>>>>

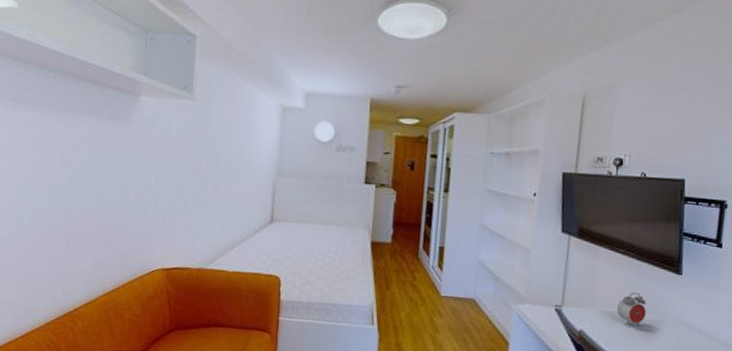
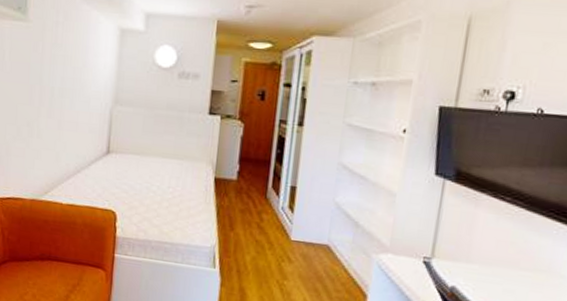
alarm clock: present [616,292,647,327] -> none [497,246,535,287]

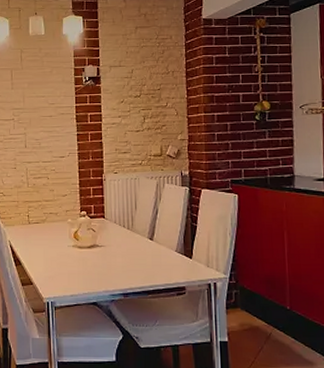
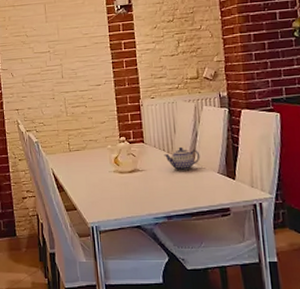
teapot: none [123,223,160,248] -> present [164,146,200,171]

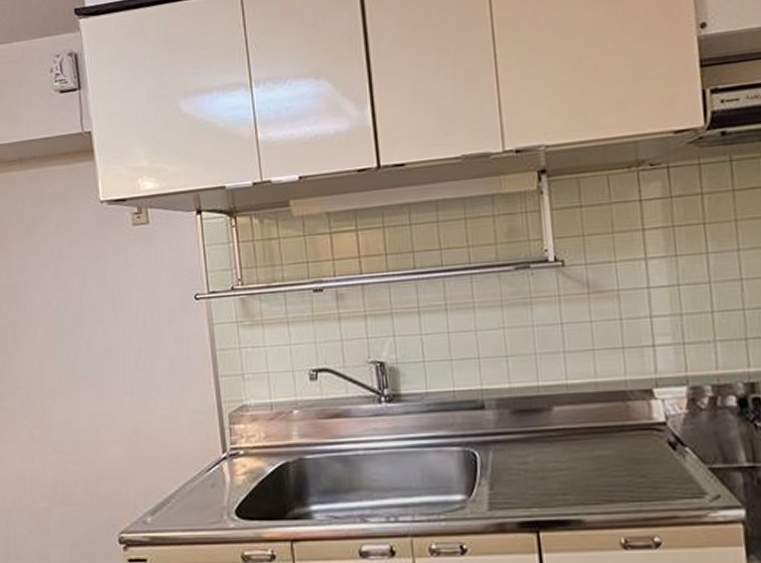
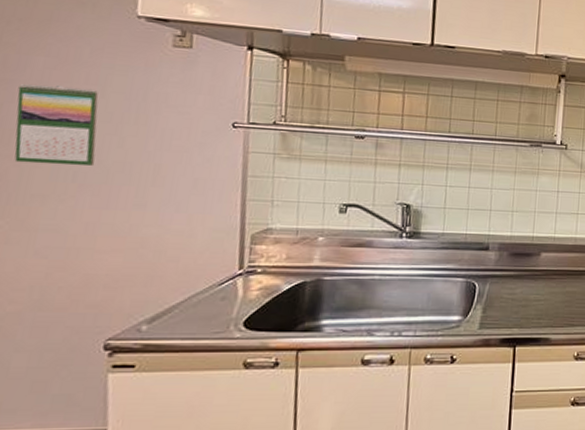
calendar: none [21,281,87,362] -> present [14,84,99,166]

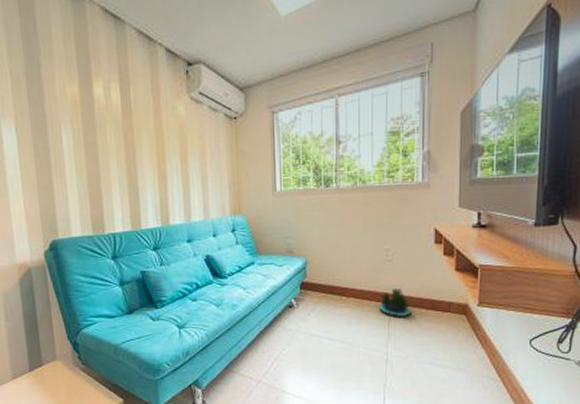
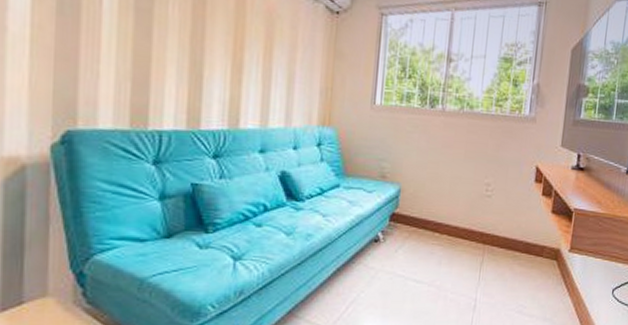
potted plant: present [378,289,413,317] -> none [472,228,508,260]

<<<<

PROBLEM DETAILS: Transcribe the listing exactly; omit all images.

ANSWER SECTION:
alarm clock: present [616,292,647,327] -> none [497,246,535,287]

teapot: none [123,223,160,248] -> present [164,146,200,171]

calendar: none [21,281,87,362] -> present [14,84,99,166]

potted plant: present [378,289,413,317] -> none [472,228,508,260]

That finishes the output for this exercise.